We have talked about Levente Gyöngyösi’s new opera. Are there any other new, Hungarian operas that you are planning to present?

I would certainly like to present Gyula Fekete’s Egy anya története (The story of a mother), which is a beautiful opera. Tamás Beischer-Matyó also has a new opera, which totally fits in with our conception: it is an ’ultra-verist’ modern story focusing on a love quadrangle. I am very curious about Péter Pejtsik’s new opera – it is based on Örkény’s play Tóték (The Tóts), and it is looked after by tenor Boldizsár László, too, this time working as a producer. And conductor Ádám Cser also told me he was working on a one-act opera.

As I know you are also writing an opera.

Gergely KesselyákGergely KesselyákYes, but it is ’slow as molasses in January’. Firstly, I do not have much time to do it. Secondly, I think you should be a professional in one thing, and my job is conducting. Composing is a professional hobby for me and by this I do not mean being an amateur, of course. I do hope, that I will be able to make a professional product, but in the absence of routine I need more time to do it than a composer does.

Would you say something about your opera? Is it going to be a ’popular opera’?

Yes, but talking about the attribute ’popular opera’, I would like to emphasize that I take it very seriously. I did not find it out because I am mercenary, but because this is the problem concerning me the most. Namely how opera, classical music can be returned to its original state. Because in the old days this genre was created to entertain a lot of people at a high level. The other point is, that yes, the expression ’popular opera’ sounds very good from the point of marketing, because there is also an international will to bring classical music closer to a wider audience.
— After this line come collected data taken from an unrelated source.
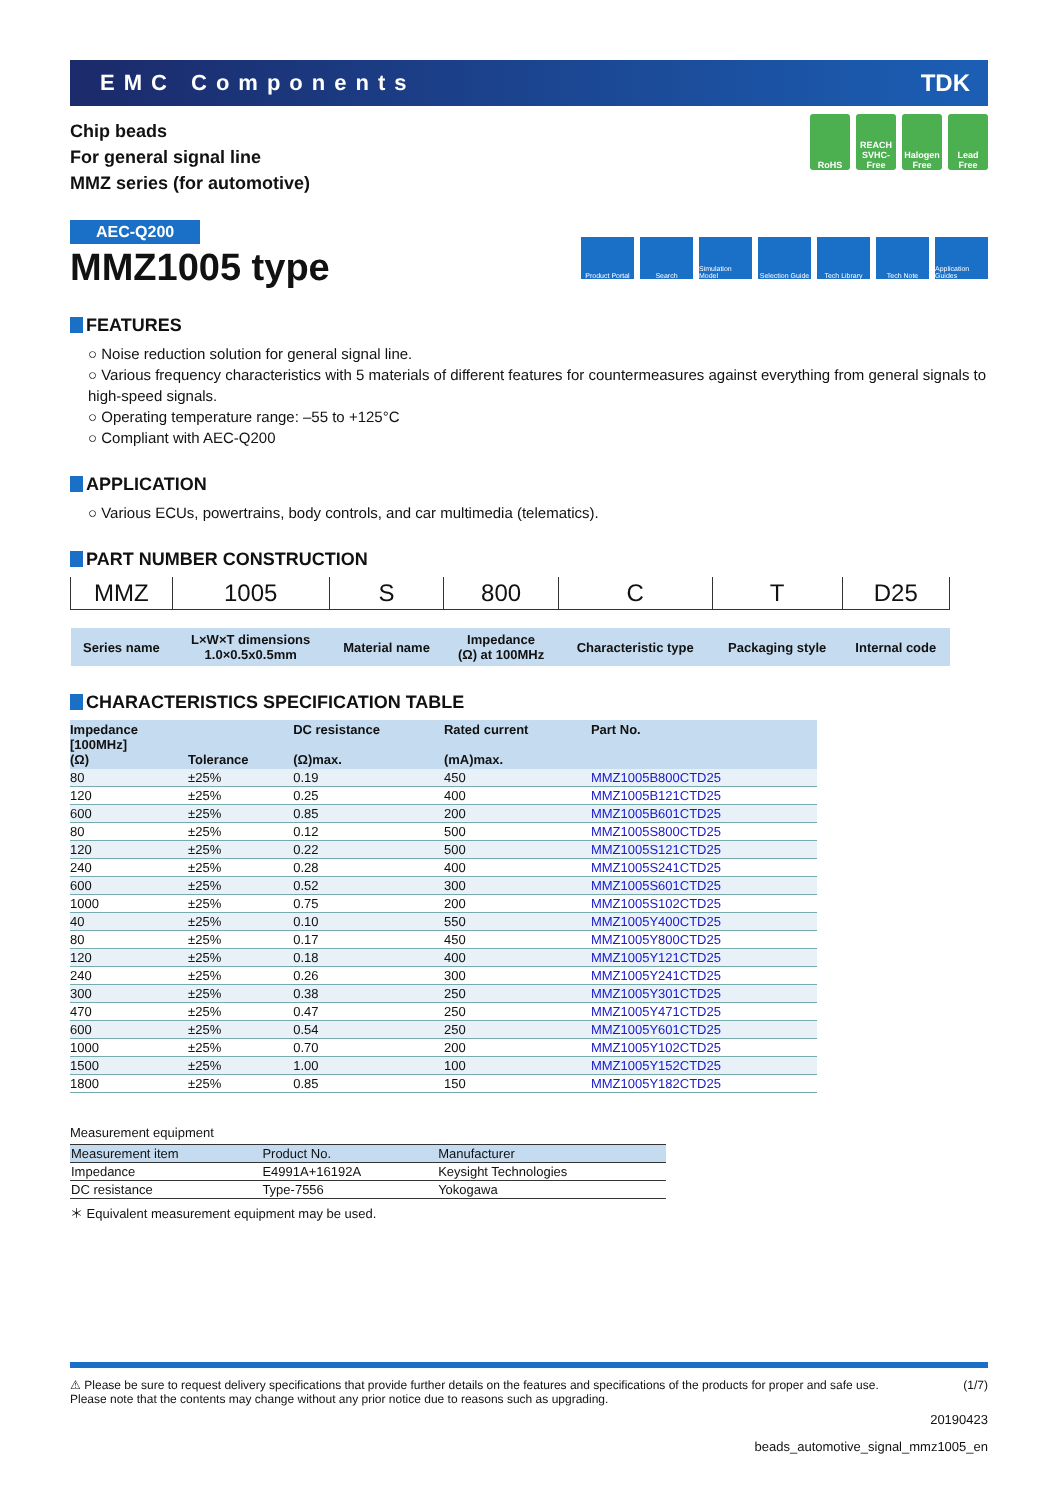EMC Components TDK
Chip beads
For general signal line
MMZ series (for automotive)
RoHS REACH SVHC-Free
Halogen Free
Lead Free
AEC-Q200
MMZ1005 type
Product Portal
Search Simulation Model
Selection Guide
Tech Library Tech Note Application Guides
FEATURES
○ Noise reduction solution for general signal line.
○ Various frequency characteristics with 5 materials of different features for countermeasures against everything from general signals to high-speed signals.
○ Operating temperature range: –55 to +125°C
○ Compliant with AEC-Q200
APPLICATION
○ Various ECUs, powertrains, body controls, and car multimedia (telematics).
PART NUMBER CONSTRUCTION
| MMZ | 1005 | S | 800 | C | T | D25 |
| Series name | L×W×T dimensions 1.0×0.5x0.5mm | Material name | Impedance (Ω) at 100MHz | Characteristic type | Packaging style | Internal code |
CHARACTERISTICS SPECIFICATION TABLE
| Impedance [100MHz] (Ω) | Tolerance | DC resistance (Ω)max. | Rated current (mA)max. | Part No. |
| --- | --- | --- | --- | --- |
| 80 | ±25% | 0.19 | 450 | MMZ1005B800CTD25 |
| 120 | ±25% | 0.25 | 400 | MMZ1005B121CTD25 |
| 600 | ±25% | 0.85 | 200 | MMZ1005B601CTD25 |
| 80 | ±25% | 0.12 | 500 | MMZ1005S800CTD25 |
| 120 | ±25% | 0.22 | 500 | MMZ1005S121CTD25 |
| 240 | ±25% | 0.28 | 400 | MMZ1005S241CTD25 |
| 600 | ±25% | 0.52 | 300 | MMZ1005S601CTD25 |
| 1000 | ±25% | 0.75 | 200 | MMZ1005S102CTD25 |
| 40 | ±25% | 0.10 | 550 | MMZ1005Y400CTD25 |
| 80 | ±25% | 0.17 | 450 | MMZ1005Y800CTD25 |
| 120 | ±25% | 0.18 | 400 | MMZ1005Y121CTD25 |
| 240 | ±25% | 0.26 | 300 | MMZ1005Y241CTD25 |
| 300 | ±25% | 0.38 | 250 | MMZ1005Y301CTD25 |
| 470 | ±25% | 0.47 | 250 | MMZ1005Y471CTD25 |
| 600 | ±25% | 0.54 | 250 | MMZ1005Y601CTD25 |
| 1000 | ±25% | 0.70 | 200 | MMZ1005Y102CTD25 |
| 1500 | ±25% | 1.00 | 100 | MMZ1005Y152CTD25 |
| 1800 | ±25% | 0.85 | 150 | MMZ1005Y182CTD25 |
Measurement equipment
| Measurement item | Product No. | Manufacturer |
| --- | --- | --- |
| Impedance | E4991A+16192A | Keysight Technologies |
| DC resistance | Type-7556 | Yokogawa |
＊ Equivalent measurement equipment may be used.
⚠ Please be sure to request delivery specifications that provide further details on the features and specifications of the products for proper and safe use.
Please note that the contents may change without any prior notice due to reasons such as upgrading. (1/7)
20190423
beads_automotive_signal_mmz1005_en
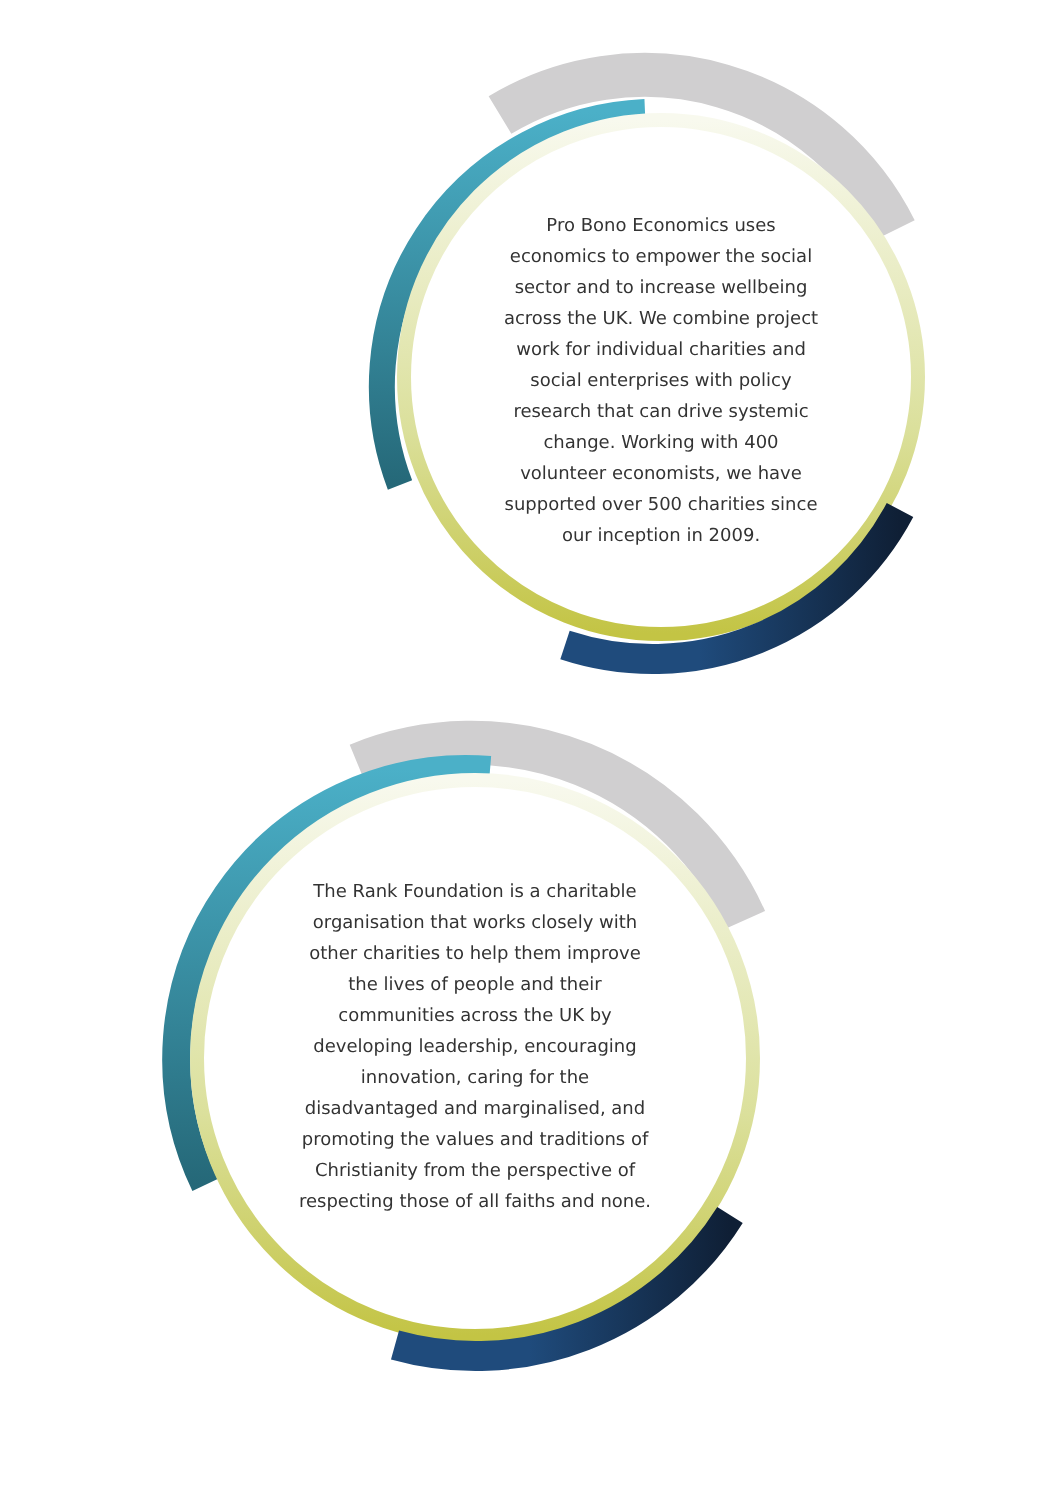Pro Bono Economics uses
economics to empower the social
sector and to increase wellbeing
across the UK. We combine project
work for individual charities and
social enterprises with policy
research that can drive systemic
change. Working with 400
volunteer economists, we have
supported over 500 charities since
our inception in 2009.
The Rank Foundation is a charitable
organisation that works closely with
other charities to help them improve
the lives of people and their
communities across the UK by
developing leadership, encouraging
innovation, caring for the
disadvantaged and marginalised, and
promoting the values and traditions of
Christianity from the perspective of
respecting those of all faiths and none.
Getting back to your question: if I compose, I would definitely like to write a kind of music, which, in my opinion, can be loved by many. It would not be good if my opera was only for an elite professional circle. I would like it to be popular, but at the same time to meet my own expectations in regard of its quality. Of course, I cannot know now, how the audience will receive my work.

You also direct operas. Is this also a ’professional hobby’, like composing?

Yes. I am not planning a new direction in the near future, but I have an older Nabucco-direction, which was performed at the theatres of Debrecen and Miskolc, and will be performed at Erkel Theatre in Budapest in the next season. I will have some work with it because of the new stage and cast.

After the Festival you conducted Carmen on Margaret Island, Budapest, then some symphonic works at the Dubrovnik Summer Festival. What’s next?

Relaxation, after the performances mentioned I finish my season.